Tenbury shrugged. "Then several thousand people will have died calmly and without pain, in hope and not despair. And won't know the difference." He added after a thoughtful pause, "That would be an ugly sort of world to wake up in anyway."

"Mm, I don't suppose the authorities would go to the trouble and expense of reviving folks just to let them die again immediately. Blink out, and
.
.
.
stay blinked." There were worse ways to arrive at an identical fate. Miles had seen many of them.

"Well, I need to get back to work," Tenbury hinted away his uninvited visitor. "I hope this helped you."

"Yes, yes it did. Thank you." Miles let Tenbury shepherd him back through the shop to the first corridor. "I suppose I'd better go feed Jin's pets. I did promise the boy I would."

"Odd kid, that. I had hopes for a bit he might apprentice to me, but he's more interested in animals than machinery." Tenbury sighed, whether in regret or bafflement Miles was not quite sure.

"Um
.
.
." said Miles, staring up the darkened corridor.

"First door on your left," said Tenbury, and thoughtfully held his office door wide to light the way till Miles had found it in the gloom. The stair rail and a careful count of the turns guided Miles after that. He emerged again in the basement near the cafeteria, and from there found his way back up to Jin's roof via the interior stairs.

Emerging into the daylight and greeted by milling chickens, he thought,
Damn, but I hope the boy makes it back here soon.
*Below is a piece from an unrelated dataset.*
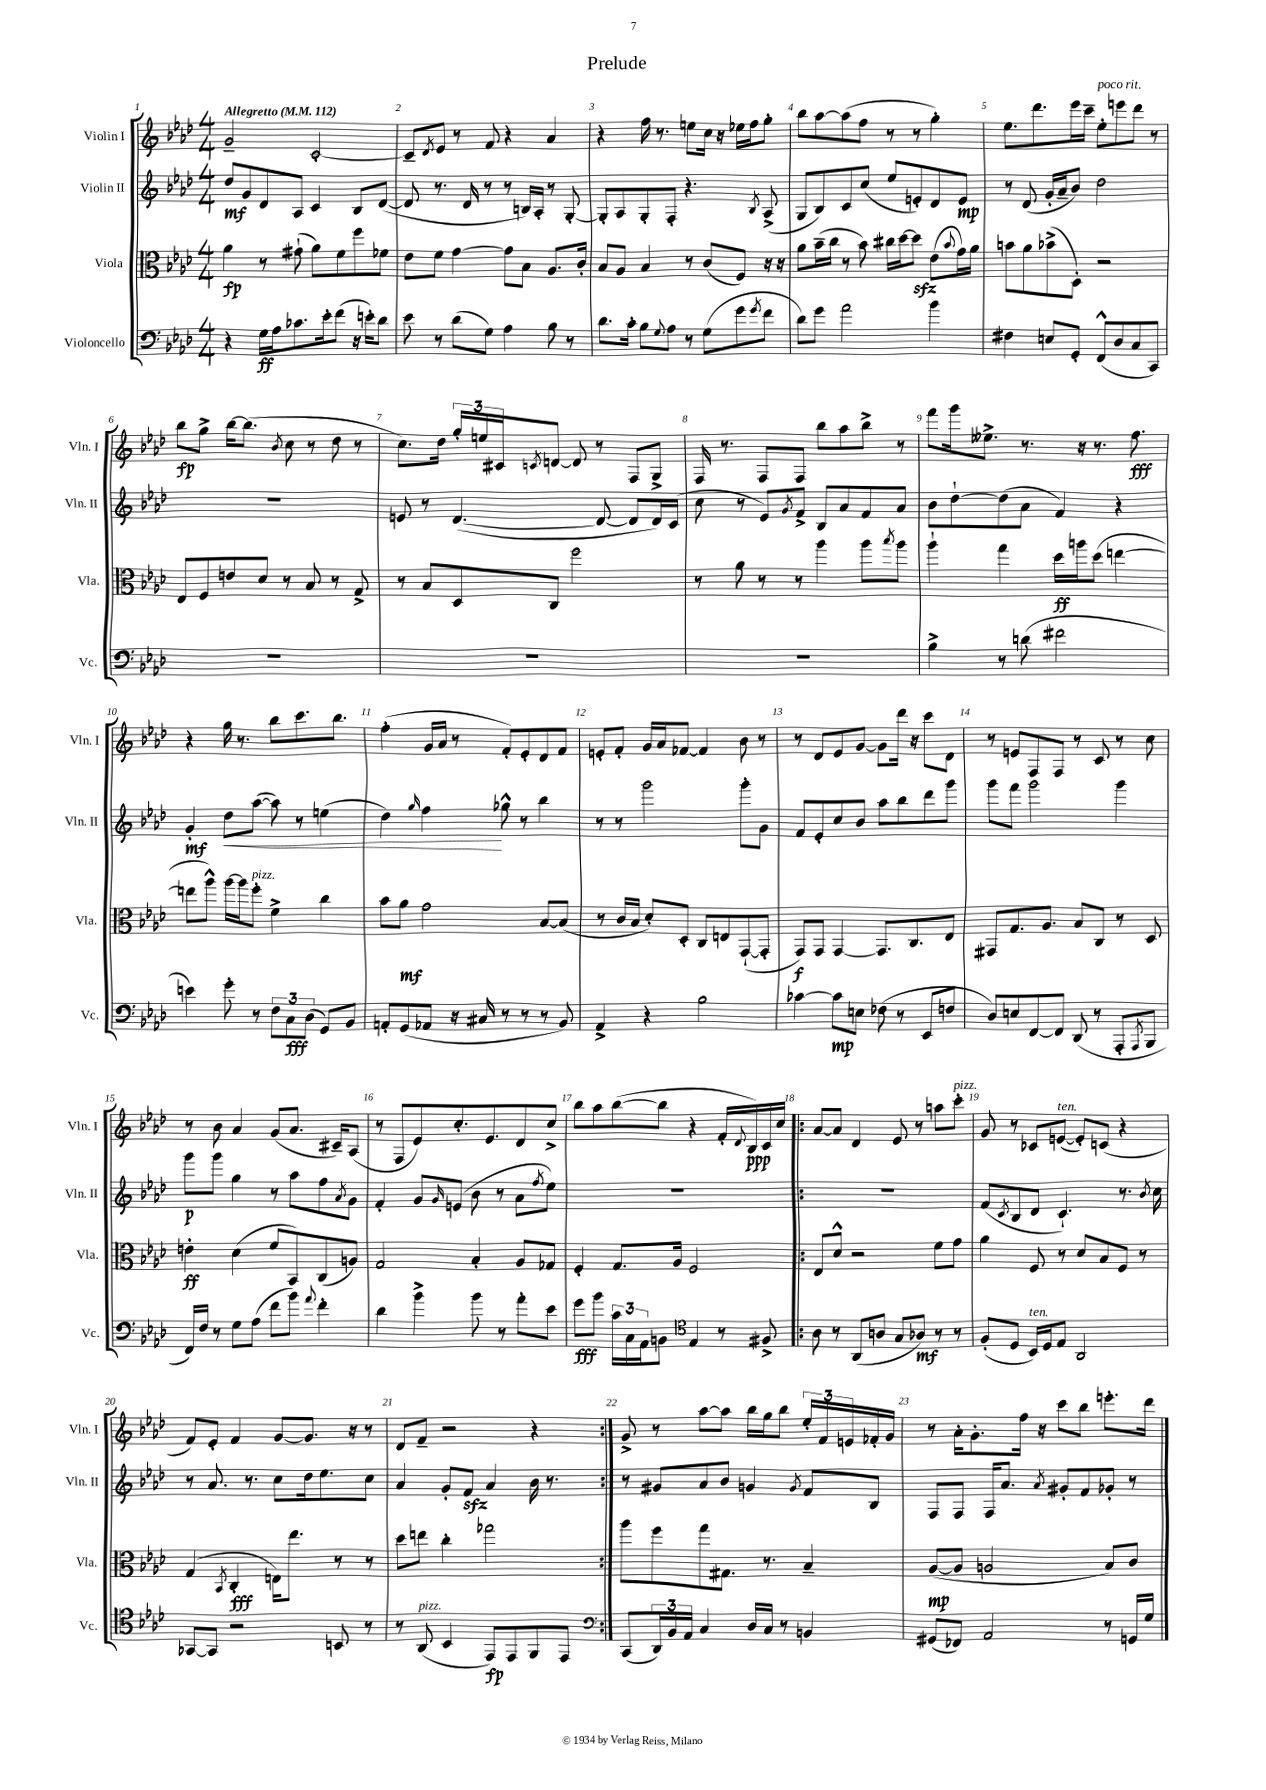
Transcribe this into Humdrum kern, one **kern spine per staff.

The big downtown tube-tram transfer station was just as confusing going back as forward, Jin found when he'd taken his second wrong turn. The crowd made him nervous, and it was only going to get worse as the time edged toward rush hour. He needed to get out of here. Scowling, he turned around a couple of times, reoriented himself, and made his way upstream through an entry corridor, bumping a lot of folks going the other way.

What was in that big thick envelope Counsel Vorlynkin had handed to him? It crackled against his skin. Entering the second-level rotunda, he dodged out of the way of a woman with a pram, then leaned his shoulders against a pillar and fished out the letter. To his disappointment, it wasn't sealed with a bloody thumbprint, but it was certainly sealed. No peeking. He sighed and thrust it back inside his shirt.

He finally found the right escalator, and rode it up two flights to the top-level gallery. He was worried about his animals. Would Miles-san take proper care of them? You never could tell, with adults. They pretended to take you seriously, but then laughed behind your back at the things that were important to you. Or said that because you were just a kid, you would forget it all soon. But Miles-san had seemed to genuinely like Jin's rats, letting Jinni sit on his shoulder and nibble at his hair without flinching. Jin could tell when grownups didn't really appreciate how sleek and funny and friendly rats could be, and they didn't bite hard at all unless they were accidentally squeezed, and who could blame them for that?